> _EXERCISE DETAILS_: Within the entries that follow, report how many lines contain the word "표현식을", giving the number by itself.

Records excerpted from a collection

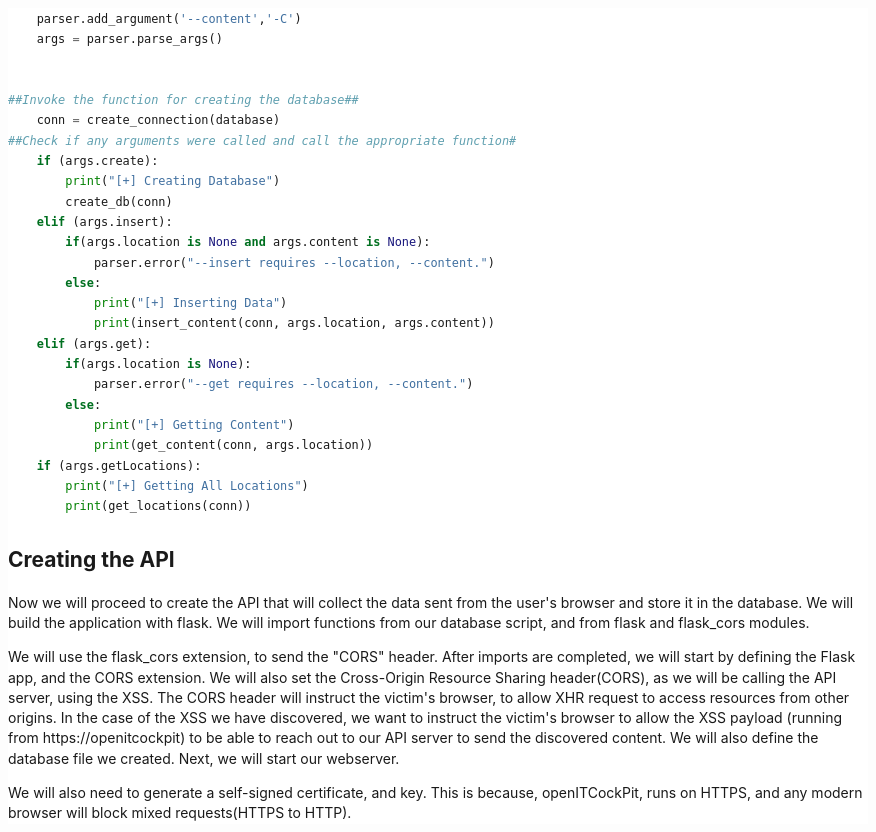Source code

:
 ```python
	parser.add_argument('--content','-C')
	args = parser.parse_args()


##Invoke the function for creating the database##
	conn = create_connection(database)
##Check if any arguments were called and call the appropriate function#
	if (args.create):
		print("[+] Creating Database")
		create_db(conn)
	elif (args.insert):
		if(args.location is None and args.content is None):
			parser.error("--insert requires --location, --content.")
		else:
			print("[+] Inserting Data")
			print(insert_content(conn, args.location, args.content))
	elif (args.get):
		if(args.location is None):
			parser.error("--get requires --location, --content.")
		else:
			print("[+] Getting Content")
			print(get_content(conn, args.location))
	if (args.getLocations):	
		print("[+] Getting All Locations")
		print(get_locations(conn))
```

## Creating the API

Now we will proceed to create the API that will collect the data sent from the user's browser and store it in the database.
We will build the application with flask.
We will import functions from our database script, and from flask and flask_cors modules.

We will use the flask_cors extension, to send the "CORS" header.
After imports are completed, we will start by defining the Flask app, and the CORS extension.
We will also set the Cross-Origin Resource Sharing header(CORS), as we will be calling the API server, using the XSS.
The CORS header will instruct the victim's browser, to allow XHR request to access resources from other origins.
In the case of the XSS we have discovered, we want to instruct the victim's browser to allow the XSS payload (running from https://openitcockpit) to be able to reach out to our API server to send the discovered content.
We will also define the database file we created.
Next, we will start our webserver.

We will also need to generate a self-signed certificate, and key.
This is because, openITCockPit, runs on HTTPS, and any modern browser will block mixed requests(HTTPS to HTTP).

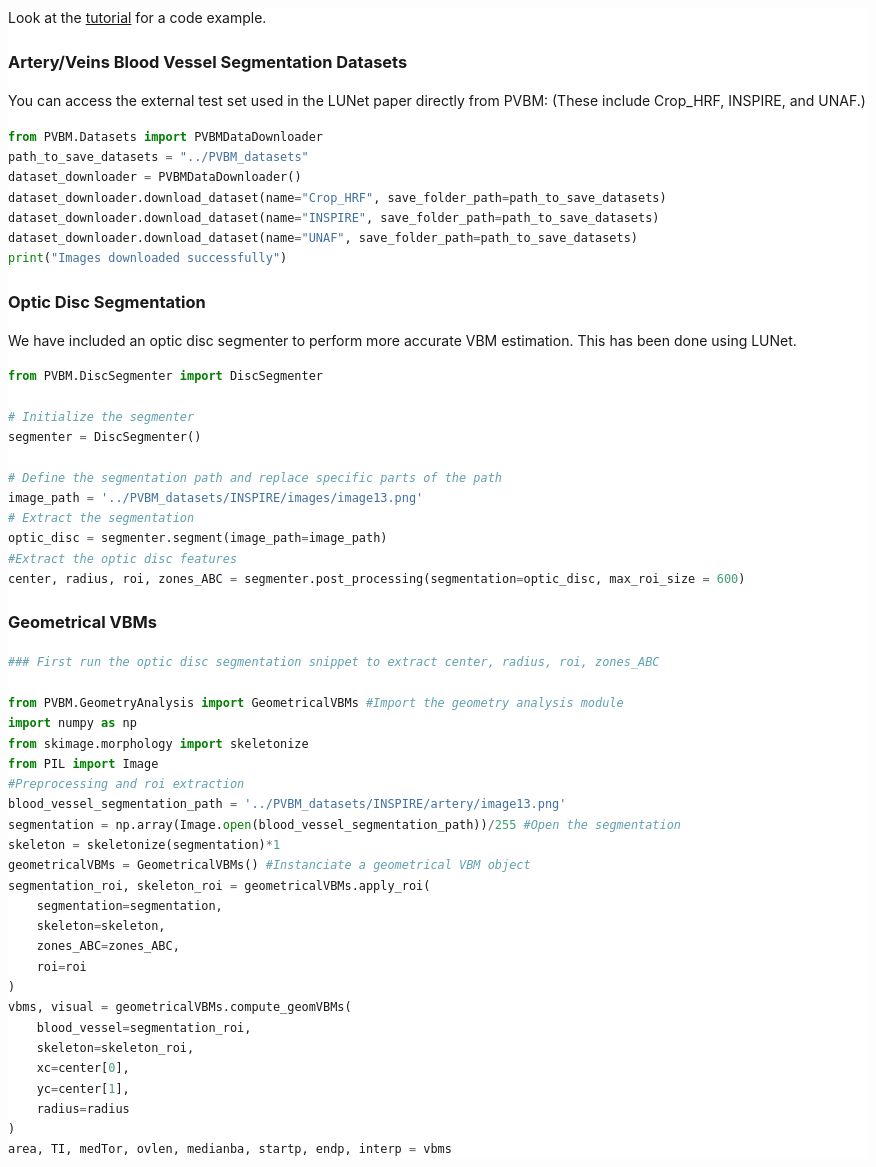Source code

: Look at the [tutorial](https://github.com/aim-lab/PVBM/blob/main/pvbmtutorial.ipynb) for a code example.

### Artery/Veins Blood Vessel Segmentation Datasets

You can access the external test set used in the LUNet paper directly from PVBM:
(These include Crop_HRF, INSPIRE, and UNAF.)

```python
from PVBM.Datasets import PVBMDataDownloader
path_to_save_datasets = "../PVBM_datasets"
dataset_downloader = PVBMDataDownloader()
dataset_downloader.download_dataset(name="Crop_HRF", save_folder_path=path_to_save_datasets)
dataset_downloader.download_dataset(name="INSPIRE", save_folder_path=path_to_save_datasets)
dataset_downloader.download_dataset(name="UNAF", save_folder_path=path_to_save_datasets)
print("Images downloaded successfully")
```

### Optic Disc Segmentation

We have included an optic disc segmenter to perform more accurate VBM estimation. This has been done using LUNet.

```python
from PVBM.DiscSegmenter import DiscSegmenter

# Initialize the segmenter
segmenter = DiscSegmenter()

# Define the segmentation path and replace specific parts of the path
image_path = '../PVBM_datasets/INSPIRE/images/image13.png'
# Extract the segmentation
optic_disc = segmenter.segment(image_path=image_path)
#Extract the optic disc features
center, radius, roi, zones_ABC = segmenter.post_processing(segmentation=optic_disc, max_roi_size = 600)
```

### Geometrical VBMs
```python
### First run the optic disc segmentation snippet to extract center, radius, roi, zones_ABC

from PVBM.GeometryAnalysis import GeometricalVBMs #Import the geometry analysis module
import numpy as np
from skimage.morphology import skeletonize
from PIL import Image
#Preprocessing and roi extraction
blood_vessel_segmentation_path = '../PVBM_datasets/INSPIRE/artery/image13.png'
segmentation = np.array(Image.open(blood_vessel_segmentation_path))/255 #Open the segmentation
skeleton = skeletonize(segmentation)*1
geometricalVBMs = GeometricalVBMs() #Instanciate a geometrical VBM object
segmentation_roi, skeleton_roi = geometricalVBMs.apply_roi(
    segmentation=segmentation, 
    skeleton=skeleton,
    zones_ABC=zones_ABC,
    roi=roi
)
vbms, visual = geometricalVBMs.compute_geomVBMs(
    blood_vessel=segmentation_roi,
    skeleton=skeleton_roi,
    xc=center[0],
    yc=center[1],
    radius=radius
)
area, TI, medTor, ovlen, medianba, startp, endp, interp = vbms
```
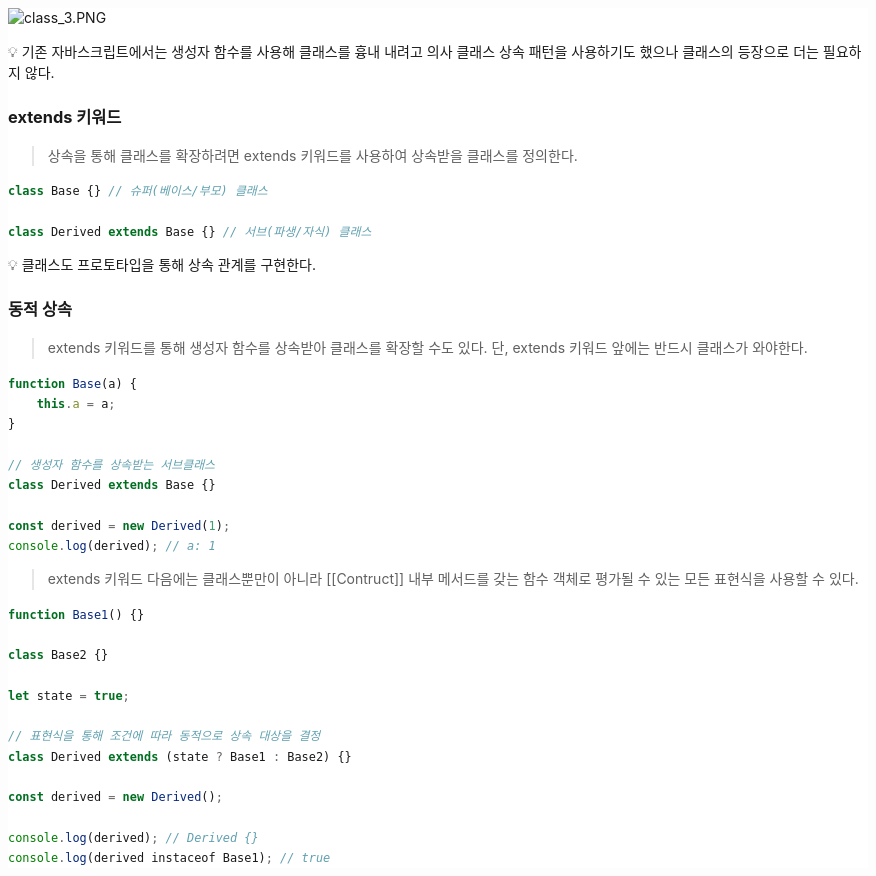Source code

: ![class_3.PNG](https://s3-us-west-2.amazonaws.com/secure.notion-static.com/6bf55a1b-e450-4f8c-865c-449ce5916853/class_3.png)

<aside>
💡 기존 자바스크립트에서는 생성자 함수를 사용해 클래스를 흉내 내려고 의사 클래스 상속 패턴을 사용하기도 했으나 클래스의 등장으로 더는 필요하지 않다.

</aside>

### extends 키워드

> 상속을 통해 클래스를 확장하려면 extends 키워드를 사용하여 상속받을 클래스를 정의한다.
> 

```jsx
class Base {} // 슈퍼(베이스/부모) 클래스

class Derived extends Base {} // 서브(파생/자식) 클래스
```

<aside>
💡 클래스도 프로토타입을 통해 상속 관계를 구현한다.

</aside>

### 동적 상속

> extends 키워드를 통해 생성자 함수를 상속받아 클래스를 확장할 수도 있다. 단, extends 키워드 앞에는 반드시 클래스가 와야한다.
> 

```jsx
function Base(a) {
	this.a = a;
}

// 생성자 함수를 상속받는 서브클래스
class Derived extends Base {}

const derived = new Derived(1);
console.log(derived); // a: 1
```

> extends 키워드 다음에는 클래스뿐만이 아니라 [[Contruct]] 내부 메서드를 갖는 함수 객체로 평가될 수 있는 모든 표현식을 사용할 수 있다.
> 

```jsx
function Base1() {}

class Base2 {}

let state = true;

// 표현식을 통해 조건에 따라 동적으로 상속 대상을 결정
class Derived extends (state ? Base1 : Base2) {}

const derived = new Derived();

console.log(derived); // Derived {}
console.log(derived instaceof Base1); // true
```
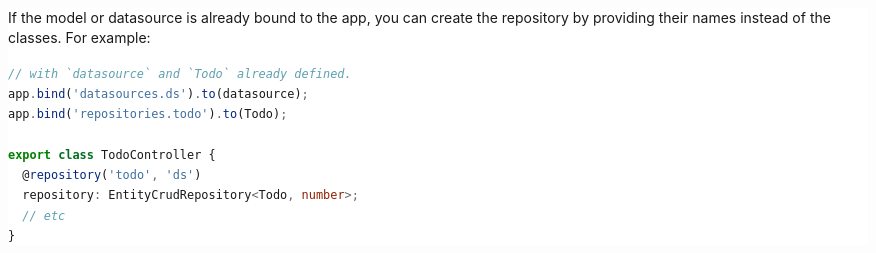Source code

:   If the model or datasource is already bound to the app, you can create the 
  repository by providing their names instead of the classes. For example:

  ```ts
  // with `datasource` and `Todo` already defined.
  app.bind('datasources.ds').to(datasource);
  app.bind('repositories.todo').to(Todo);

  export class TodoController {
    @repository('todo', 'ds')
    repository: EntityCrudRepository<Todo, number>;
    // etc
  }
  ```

> _TASK ANSWER_: 2